Right. The real problem was Jude’s daughter.
“I’m not your enemy,” she said. “But this girl is a miscreation. She will kill you. She is hemakinetic. So is that French dwarf who was keeping her. She bewitched Maury’s guys—tough, paramilitary men. She made them hallucinate. She killed some of your best soldiers. I was injured.”
“Yes, Maury told me. Did you catch the dwarf?”
“I was incapacitated.”
“This is your excuse?”
“Did Maury tell you how he botched the Paris job?”
“Jealousy has torn your mind apa
rt.” Mustafa gestured at Fadime. “She looks unwell. Make her sit.”
“I am not jealous,” Tatiana cried. She felt her arm twist painfully behind her back, then a force shoved her into a gilt chair, and her arms fell to her sides. She knew Mustafa’s strategy. He was showing Fadime that her rank had dropped. She was below eye-level. Now everyone would look down at her.
Footsteps pounded in the outer dining hall, then Dr. Hazan hurried into the room and knelt beside the girl. He gently pulled back her eyelids and checked her pulse.
“Vivienne, can you hear me?” he said. “This is Dr. Hazan, my dear. You will be fine.” He caught Tatiana’s gaze. “Torturing this child is most unwise. You are shameful.”
Tatiana felt the balance of power shifting in the room, moving away from her. Would it go to Hazan or the mutant girl? No, it was the girl. If Mustafa was in remission, he could live another decade. Had he replaced her with Vivi? His next protégée? Out with the old, in with the new. And Jude loved the girl—that hurt most of all.
She shifted in the chair, watching Hazan fuss over the brat, dabbing a napkin over her face, telling her not to weep, she’d be fine, just fine. Tears swarmed behind Tatiana’s lashes. Next chance she got, she wouldn’t use a Taser, and someone would be washing the girl’s brains from the wall.

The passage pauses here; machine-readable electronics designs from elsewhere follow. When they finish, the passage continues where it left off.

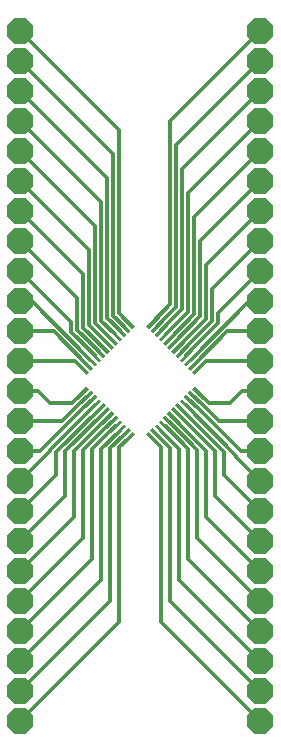
<source format=gbr>
G04 EAGLE Gerber RS-274X export*
G75*
%MOMM*%
%FSLAX34Y34*%
%LPD*%
%INTop Copper*%
%IPPOS*%
%AMOC8*
5,1,8,0,0,1.08239X$1,22.5*%
G01*
%ADD10R,1.350000X0.290000*%
%ADD11P,2.336880X8X22.500000*%
%ADD12C,0.304800*%


D10*
G36*
X186482Y120931D02*
X176937Y111386D01*
X174886Y113437D01*
X184431Y122982D01*
X186482Y120931D01*
G37*
G36*
X190018Y117396D02*
X180473Y107851D01*
X178422Y109902D01*
X187967Y119447D01*
X190018Y117396D01*
G37*
G36*
X193553Y113860D02*
X184008Y104315D01*
X181957Y106366D01*
X191502Y115911D01*
X193553Y113860D01*
G37*
G36*
X197089Y110325D02*
X187544Y100780D01*
X185493Y102831D01*
X195038Y112376D01*
X197089Y110325D01*
G37*
G36*
X200624Y106789D02*
X191079Y97244D01*
X189028Y99295D01*
X198573Y108840D01*
X200624Y106789D01*
G37*
G36*
X204160Y103254D02*
X194615Y93709D01*
X192564Y95760D01*
X202109Y105305D01*
X204160Y103254D01*
G37*
G36*
X182947Y124467D02*
X173402Y114922D01*
X171351Y116973D01*
X180896Y126518D01*
X182947Y124467D01*
G37*
G36*
X179411Y128002D02*
X169866Y118457D01*
X167815Y120508D01*
X177360Y130053D01*
X179411Y128002D01*
G37*
G36*
X175876Y131538D02*
X166331Y121993D01*
X164280Y124044D01*
X173825Y133589D01*
X175876Y131538D01*
G37*
G36*
X172340Y135073D02*
X162795Y125528D01*
X160744Y127579D01*
X170289Y137124D01*
X172340Y135073D01*
G37*
G36*
X168805Y138609D02*
X159260Y129064D01*
X157209Y131115D01*
X166754Y140660D01*
X168805Y138609D01*
G37*
G36*
X207695Y99718D02*
X198150Y90173D01*
X196099Y92224D01*
X205644Y101769D01*
X207695Y99718D01*
G37*
G36*
X126378Y60827D02*
X116833Y51282D01*
X114782Y53333D01*
X124327Y62878D01*
X126378Y60827D01*
G37*
G36*
X122843Y64363D02*
X113298Y54818D01*
X111247Y56869D01*
X120792Y66414D01*
X122843Y64363D01*
G37*
G36*
X119307Y67898D02*
X109762Y58353D01*
X107711Y60404D01*
X117256Y69949D01*
X119307Y67898D01*
G37*
G36*
X115772Y71434D02*
X106227Y61889D01*
X104176Y63940D01*
X113721Y73485D01*
X115772Y71434D01*
G37*
G36*
X108701Y78505D02*
X99156Y68960D01*
X97105Y71011D01*
X106650Y80556D01*
X108701Y78505D01*
G37*
G36*
X112236Y74969D02*
X102691Y65424D01*
X100640Y67475D01*
X110185Y77020D01*
X112236Y74969D01*
G37*
G36*
X129914Y57292D02*
X120369Y47747D01*
X118318Y49798D01*
X127863Y59343D01*
X129914Y57292D01*
G37*
G36*
X133449Y53756D02*
X123904Y44211D01*
X121853Y46262D01*
X131398Y55807D01*
X133449Y53756D01*
G37*
G36*
X136985Y50221D02*
X127440Y40676D01*
X125389Y42727D01*
X134934Y52272D01*
X136985Y50221D01*
G37*
G36*
X140520Y46685D02*
X130975Y37140D01*
X128924Y39191D01*
X138469Y48736D01*
X140520Y46685D01*
G37*
G36*
X144056Y43150D02*
X134511Y33605D01*
X132460Y35656D01*
X142005Y45201D01*
X144056Y43150D01*
G37*
G36*
X147591Y39614D02*
X138046Y30069D01*
X135995Y32120D01*
X145540Y41665D01*
X147591Y39614D01*
G37*
G36*
X187967Y51282D02*
X178422Y60827D01*
X180473Y62878D01*
X190018Y53333D01*
X187967Y51282D01*
G37*
G36*
X191502Y54818D02*
X181957Y64363D01*
X184008Y66414D01*
X193553Y56869D01*
X191502Y54818D01*
G37*
G36*
X195038Y58353D02*
X185493Y67898D01*
X187544Y69949D01*
X197089Y60404D01*
X195038Y58353D01*
G37*
G36*
X198573Y61889D02*
X189028Y71434D01*
X191079Y73485D01*
X200624Y63940D01*
X198573Y61889D01*
G37*
G36*
X202109Y65424D02*
X192564Y74969D01*
X194615Y77020D01*
X204160Y67475D01*
X202109Y65424D01*
G37*
G36*
X205644Y68960D02*
X196099Y78505D01*
X198150Y80556D01*
X207695Y71011D01*
X205644Y68960D01*
G37*
G36*
X184431Y47747D02*
X174886Y57292D01*
X176937Y59343D01*
X186482Y49798D01*
X184431Y47747D01*
G37*
G36*
X180896Y44211D02*
X171351Y53756D01*
X173402Y55807D01*
X182947Y46262D01*
X180896Y44211D01*
G37*
G36*
X177360Y40676D02*
X167815Y50221D01*
X169866Y52272D01*
X179411Y42727D01*
X177360Y40676D01*
G37*
G36*
X173825Y37140D02*
X164280Y46685D01*
X166331Y48736D01*
X175876Y39191D01*
X173825Y37140D01*
G37*
G36*
X170289Y33605D02*
X160744Y43150D01*
X162795Y45201D01*
X172340Y35656D01*
X170289Y33605D01*
G37*
G36*
X166754Y30069D02*
X157209Y39614D01*
X159260Y41665D01*
X168805Y32120D01*
X166754Y30069D01*
G37*
G36*
X145540Y129064D02*
X135995Y138609D01*
X138046Y140660D01*
X147591Y131115D01*
X145540Y129064D01*
G37*
G36*
X142005Y125528D02*
X132460Y135073D01*
X134511Y137124D01*
X144056Y127579D01*
X142005Y125528D01*
G37*
G36*
X138469Y121993D02*
X128924Y131538D01*
X130975Y133589D01*
X140520Y124044D01*
X138469Y121993D01*
G37*
G36*
X134934Y118457D02*
X125389Y128002D01*
X127440Y130053D01*
X136985Y120508D01*
X134934Y118457D01*
G37*
G36*
X131398Y114922D02*
X121853Y124467D01*
X123904Y126518D01*
X133449Y116973D01*
X131398Y114922D01*
G37*
G36*
X127863Y111386D02*
X118318Y120931D01*
X120369Y122982D01*
X129914Y113437D01*
X127863Y111386D01*
G37*
G36*
X120792Y104315D02*
X111247Y113860D01*
X113298Y115911D01*
X122843Y106366D01*
X120792Y104315D01*
G37*
G36*
X124327Y107851D02*
X114782Y117396D01*
X116833Y119447D01*
X126378Y109902D01*
X124327Y107851D01*
G37*
G36*
X117256Y100780D02*
X107711Y110325D01*
X109762Y112376D01*
X119307Y102831D01*
X117256Y100780D01*
G37*
G36*
X113721Y97244D02*
X104176Y106789D01*
X106227Y108840D01*
X115772Y99295D01*
X113721Y97244D01*
G37*
G36*
X110185Y93709D02*
X100640Y103254D01*
X102691Y105305D01*
X112236Y95760D01*
X110185Y93709D01*
G37*
G36*
X106650Y90173D02*
X97105Y99718D01*
X99156Y101769D01*
X108701Y92224D01*
X106650Y90173D01*
G37*
D11*
X254000Y50800D03*
X254000Y76200D03*
X254000Y101600D03*
X254000Y127000D03*
X254000Y152400D03*
X254000Y177800D03*
X254000Y203200D03*
X254000Y228600D03*
X254000Y254000D03*
X254000Y279400D03*
X254000Y304800D03*
X254000Y330200D03*
X254000Y355600D03*
X254000Y381000D03*
X254000Y25400D03*
X254000Y0D03*
X254000Y-25400D03*
X254000Y-50800D03*
X254000Y-76200D03*
X254000Y-101600D03*
X254000Y-127000D03*
X254000Y-152400D03*
X254000Y-177800D03*
X254000Y-203200D03*
X50800Y101600D03*
X50800Y127000D03*
X50800Y152400D03*
X50800Y177800D03*
X50800Y203200D03*
X50800Y228600D03*
X50800Y254000D03*
X50800Y279400D03*
X50800Y304800D03*
X50800Y330200D03*
X50800Y355600D03*
X50800Y381000D03*
X50800Y76200D03*
X50800Y50800D03*
X50800Y25400D03*
X50800Y0D03*
X50800Y-25400D03*
X50800Y-50800D03*
X50800Y-76200D03*
X50800Y-101600D03*
X50800Y-127000D03*
X50800Y-152400D03*
X50800Y-177800D03*
X50800Y-203200D03*
D12*
X134620Y-119380D01*
X134620Y28694D02*
X141793Y35867D01*
X134620Y28694D02*
X134620Y-119380D01*
X127000Y-101600D02*
X50800Y-177800D01*
X127000Y28145D02*
X138258Y39403D01*
X127000Y28145D02*
X127000Y-101600D01*
X119380Y-83820D02*
X50800Y-152400D01*
X119380Y27596D02*
X134722Y42938D01*
X119380Y27596D02*
X119380Y-83820D01*
X111760Y-66040D02*
X50800Y-127000D01*
X111760Y27047D02*
X131187Y46474D01*
X111760Y27047D02*
X111760Y-66040D01*
X104140Y-48260D02*
X50800Y-101600D01*
X104140Y26498D02*
X127651Y50009D01*
X104140Y26498D02*
X104140Y-48260D01*
X96520Y-30480D02*
X50800Y-76200D01*
X96520Y25949D02*
X124116Y53545D01*
X96520Y25949D02*
X96520Y-30480D01*
X88900Y-12700D02*
X50800Y-50800D01*
X88900Y25400D02*
X120580Y57080D01*
X88900Y25400D02*
X88900Y-12700D01*
X81280Y5080D02*
X50800Y-25400D01*
X81280Y24851D02*
X117045Y60616D01*
X81280Y24851D02*
X81280Y5080D01*
X76200Y25400D02*
X50800Y0D01*
X76200Y25400D02*
X76200Y26842D01*
X113509Y64151D01*
X67687Y25400D02*
X50800Y25400D01*
X67687Y25400D02*
X109974Y67687D01*
X86016Y50800D02*
X50800Y50800D01*
X86016Y50800D02*
X106438Y71222D01*
X66040Y76200D02*
X50800Y76200D01*
X66040Y76200D02*
X76200Y66040D01*
X94185Y66040D01*
X102903Y74758D01*
X102903Y95971D02*
X97274Y101600D01*
X50800Y101600D01*
X50800Y127000D02*
X78945Y127000D01*
X106438Y99507D01*
X60616Y152400D02*
X50800Y152400D01*
X60616Y152400D02*
X109974Y103042D01*
X93980Y134620D02*
X50800Y177800D01*
X93980Y126107D02*
X113509Y106578D01*
X93980Y126107D02*
X93980Y134620D01*
X99060Y154940D02*
X50800Y203200D01*
X99060Y128098D02*
X117045Y110113D01*
X99060Y128098D02*
X99060Y154940D01*
X104140Y130089D02*
X120580Y113649D01*
X104140Y175260D02*
X50800Y228600D01*
X104140Y175260D02*
X104140Y130089D01*
X109220Y195580D02*
X50800Y254000D01*
X109220Y132080D02*
X124116Y117184D01*
X109220Y132080D02*
X109220Y195580D01*
X114300Y215900D02*
X50800Y279400D01*
X114300Y134071D02*
X127651Y120720D01*
X114300Y134071D02*
X114300Y215900D01*
X119380Y236220D02*
X50800Y304800D01*
X119380Y136062D02*
X131187Y124255D01*
X119380Y136062D02*
X119380Y236220D01*
X124460Y256540D02*
X50800Y330200D01*
X124460Y138053D02*
X134722Y127791D01*
X124460Y138053D02*
X124460Y256540D01*
X129540Y276860D02*
X50800Y355600D01*
X129540Y140044D02*
X138258Y131326D01*
X129540Y140044D02*
X129540Y276860D01*
X134620Y297180D02*
X50800Y381000D01*
X134620Y142035D02*
X141793Y134862D01*
X134620Y142035D02*
X134620Y297180D01*
X170180Y-119380D02*
X254000Y-203200D01*
X170180Y28694D02*
X163007Y35867D01*
X170180Y28694D02*
X170180Y-119380D01*
X177800Y-101600D02*
X254000Y-177800D01*
X177800Y28145D02*
X166542Y39403D01*
X177800Y28145D02*
X177800Y-101600D01*
X185420Y-83820D02*
X254000Y-152400D01*
X185420Y27596D02*
X170078Y42938D01*
X185420Y27596D02*
X185420Y-83820D01*
X193040Y-66040D02*
X254000Y-127000D01*
X193040Y27047D02*
X173613Y46474D01*
X193040Y27047D02*
X193040Y-66040D01*
X200660Y-48260D02*
X254000Y-101600D01*
X200660Y26498D02*
X177149Y50009D01*
X200660Y26498D02*
X200660Y-48260D01*
X208280Y-30480D02*
X254000Y-76200D01*
X208280Y-30480D02*
X208280Y25400D01*
X180684Y52996D01*
X180684Y53545D01*
X215900Y-12700D02*
X254000Y-50800D01*
X215900Y25400D02*
X184220Y57080D01*
X215900Y25400D02*
X215900Y-12700D01*
X223520Y5080D02*
X254000Y-25400D01*
X223520Y24851D02*
X187755Y60616D01*
X223520Y24851D02*
X223520Y5080D01*
X233680Y20320D02*
X254000Y0D01*
X233680Y20320D02*
X233680Y21762D01*
X191291Y64151D01*
X237113Y25400D02*
X254000Y25400D01*
X237113Y25400D02*
X194826Y67687D01*
X218784Y50800D02*
X254000Y50800D01*
X218784Y50800D02*
X198362Y71222D01*
X238760Y76200D02*
X254000Y76200D01*
X238760Y76200D02*
X228600Y66040D01*
X210615Y66040D02*
X201897Y74758D01*
X210615Y66040D02*
X228600Y66040D01*
X207526Y101600D02*
X254000Y101600D01*
X207526Y101600D02*
X201897Y95971D01*
X225855Y127000D02*
X254000Y127000D01*
X225855Y127000D02*
X198362Y99507D01*
X244184Y152400D02*
X254000Y152400D01*
X244184Y152400D02*
X194826Y103042D01*
X218440Y142240D02*
X254000Y177800D01*
X218440Y133727D02*
X191291Y106578D01*
X218440Y133727D02*
X218440Y142240D01*
X213360Y162560D02*
X254000Y203200D01*
X213360Y135718D02*
X187755Y110113D01*
X213360Y135718D02*
X213360Y162560D01*
X208280Y182880D02*
X254000Y228600D01*
X208280Y137709D02*
X184220Y113649D01*
X208280Y137709D02*
X208280Y182880D01*
X203200Y203200D02*
X254000Y254000D01*
X203200Y139700D02*
X180684Y117184D01*
X203200Y139700D02*
X203200Y203200D01*
X198120Y223520D02*
X254000Y279400D01*
X198120Y141691D02*
X177149Y120720D01*
X198120Y141691D02*
X198120Y223520D01*
X193040Y243840D02*
X254000Y304800D01*
X193040Y143682D02*
X173613Y124255D01*
X193040Y143682D02*
X193040Y243840D01*
X187960Y264160D02*
X254000Y330200D01*
X187960Y145673D02*
X170078Y127791D01*
X187960Y145673D02*
X187960Y264160D01*
X182880Y284480D02*
X254000Y355600D01*
X182880Y147664D02*
X166542Y131326D01*
X182880Y147664D02*
X182880Y284480D01*
X177800Y304800D02*
X254000Y381000D01*
X177800Y149655D02*
X163007Y134862D01*
X177800Y149655D02*
X177800Y304800D01*
M02*

</source>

“Dr. Hazan, take Vivienne to her quarters,” Mustafa said.
Tatiana’s vision blurred. “Why are you fussing over this girl? She is a danger to us all.”
“She is courageous.”
“So am I.”
“But you possess great cruelty.”
Why has he turned against me? Tatiana brushed the water from her eyes. He was a military genius, skilled at mind games. But once he’d formed an opinion, he never changed it. She must find another way to appeal to him. Quickly. The last time she’d been this afraid, the Berlin Wall had fallen. Or maybe before that, when she was a girl, and her father had walked out into the snowy night in a black tuxedo, and her mother had raced after him. The back of his head had splashed into the snow, like the borscht Babushka had made that morning.